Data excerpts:
______

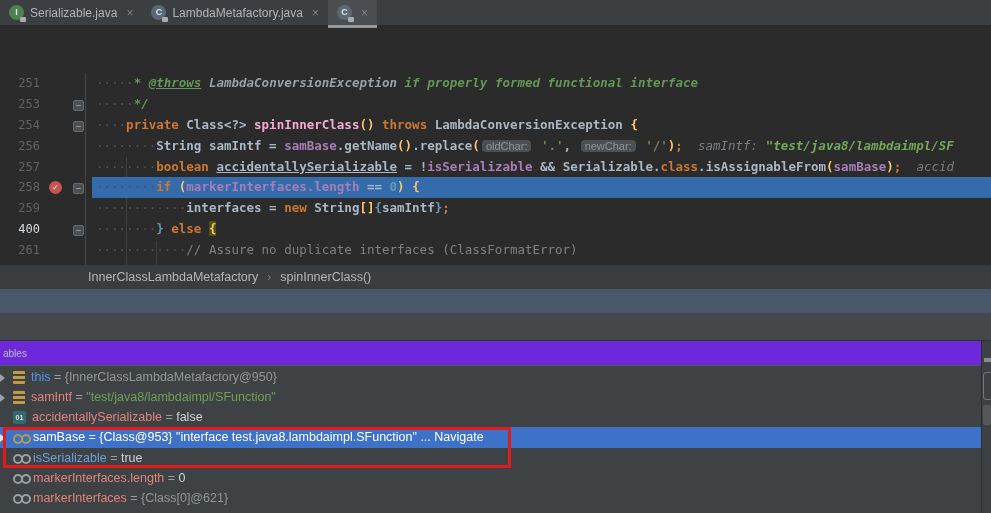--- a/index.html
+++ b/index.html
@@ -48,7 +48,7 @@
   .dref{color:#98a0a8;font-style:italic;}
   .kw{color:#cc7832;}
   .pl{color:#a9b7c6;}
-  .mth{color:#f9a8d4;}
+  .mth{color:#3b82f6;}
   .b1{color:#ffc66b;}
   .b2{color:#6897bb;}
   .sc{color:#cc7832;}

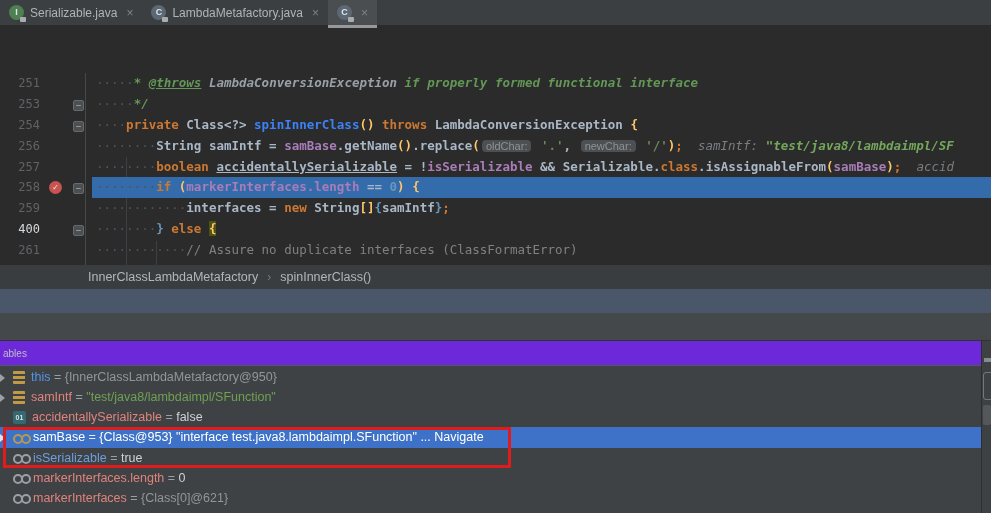--- a/index.html
+++ b/index.html
@@ -72,8 +72,8 @@
        border-bottom:1px solid #303233;box-sizing:border-box;}
   
   .varpanel{position:absolute;left:0;top:341px;width:991px;height:172px;background:#3f4244;}
-  .vhead{height:25px;line-height:25px;padding-left:3px;font-size:10px;color:#bcc0c3;
-         border-bottom:1px solid #55585a;box-sizing:border-box;background:#6d28d9;}
+  .vhead{height:25px;line-height:25px;padding-left:10px;font-size:17px;color:#bcc0c3;
+         border-bottom:1px solid #55585a;box-sizing:border-box;background:#a21caf;}
   .vrows{position:absolute;left:0;top:26px;width:982px;bottom:0;overflow:hidden;}
   .vrow{display:flex;align-items:center;height:20.15px;font-size:12.5px;white-space:pre;}
   .vrow.sel{background:#3d72c8;}

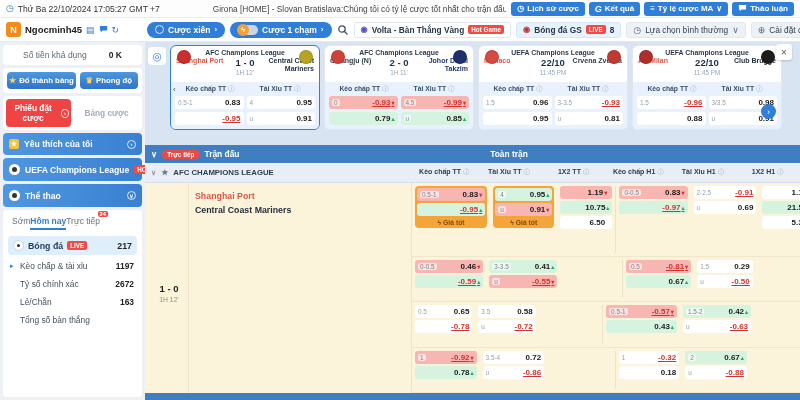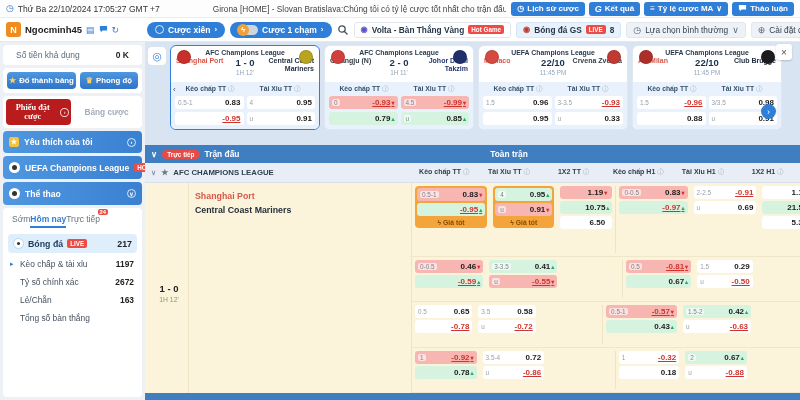--- a/index.html
+++ b/index.html
@@ -48,7 +48,7 @@
   
   .sidebar { position:absolute; left:0; top:42px; width:145px; bottom:0; background:#edf0f5;
              padding:3px; display:flex; flex-direction:column; gap:3px; overflow:hidden; }
-  .sb-card { background:#fff; border-radius:4px; padding:5px 13px; }
+  .sb-card { background:#fff; border-radius:4px; padding:5px 20px; }
   .bal-row { display:flex; justify-content:space-between; font-size:8.5px; color:#5c6b7a; }
   .bal-val { font-weight:bold; color:#222;margin-left:16px; }
   .btn-row { display:flex; gap:4px; background:#fff; border-radius:4px; padding:4px; }

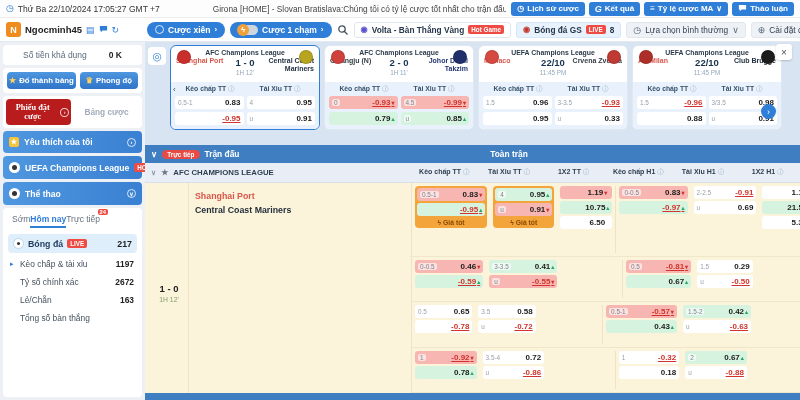--- a/index.html
+++ b/index.html
@@ -59,7 +59,7 @@
   .slip-tabs { display:flex; background:#fff; border-radius:4px; padding:3px; gap:3px; }
   .slip-tab { flex:1; text-align:center; font-size:8.3px; font-weight:bold; color:#a3adba;
               padding:4px 2px; border-radius:4px; cursor:pointer; display:flex; align-items:center; justify-content:center; gap:3px; }
-  .slip-tab.active { background:#b91c1c; color:#fff;font-family:Liberation Serif, serif; }
+  .slip-tab.active { background:#ef4444; color:#fff; }
   .ring-dark { width:9px; height:9px; border:1px solid rgba(255,255,255,.8); border-radius:50%;
                font-size:6px; display:flex; align-items:center; justify-content:center; }
   .sb-bar { background:linear-gradient(90deg,#4f97e0,#3a80d2); border-radius:4px; color:#fff;

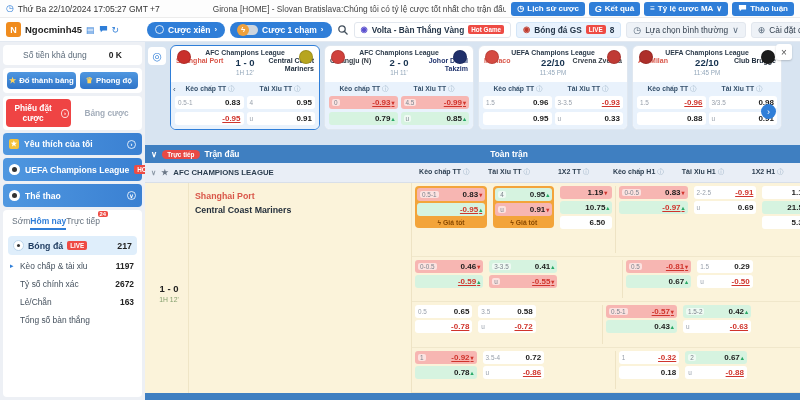--- a/index.html
+++ b/index.html
@@ -446,7 +446,7 @@
               </div>
               <div class="cell">
                 <span class="pfx">u</span>
-                <span class="val">0.33</span>
+                <span class="val">0.81</span>
               </div>
             </div>
           </div>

______

_ACTION ITEM:_
Reproduce the records above exactly, but only from the line with "border-radius:4px; padding:5px 13px;" up to and including the line with "display:flex; background:#fff; border-radius:4px;". Leave the pictures out.

_SOLUTION TO THIS PROBLEM:_
-  .sb-card { background:#fff; border-radius:4px; padding:5px 13px; }
+  .sb-card { background:#fff; border-radius:4px; padding:5px 20px; }
   .bal-row { display:flex; justify-content:space-between; font-size:8.5px; color:#5c6b7a; }
   .bal-val { font-weight:bold; color:#222;margin-left:16px; }
   .btn-row { display:flex; gap:4px; background:#fff; border-radius:4px; padding:4px; }

--- a/index.html
+++ b/index.html
@@ -59,7 +59,7 @@
   .slip-tabs { display:flex; background:#fff; border-radius:4px; padding:3px; gap:3px; }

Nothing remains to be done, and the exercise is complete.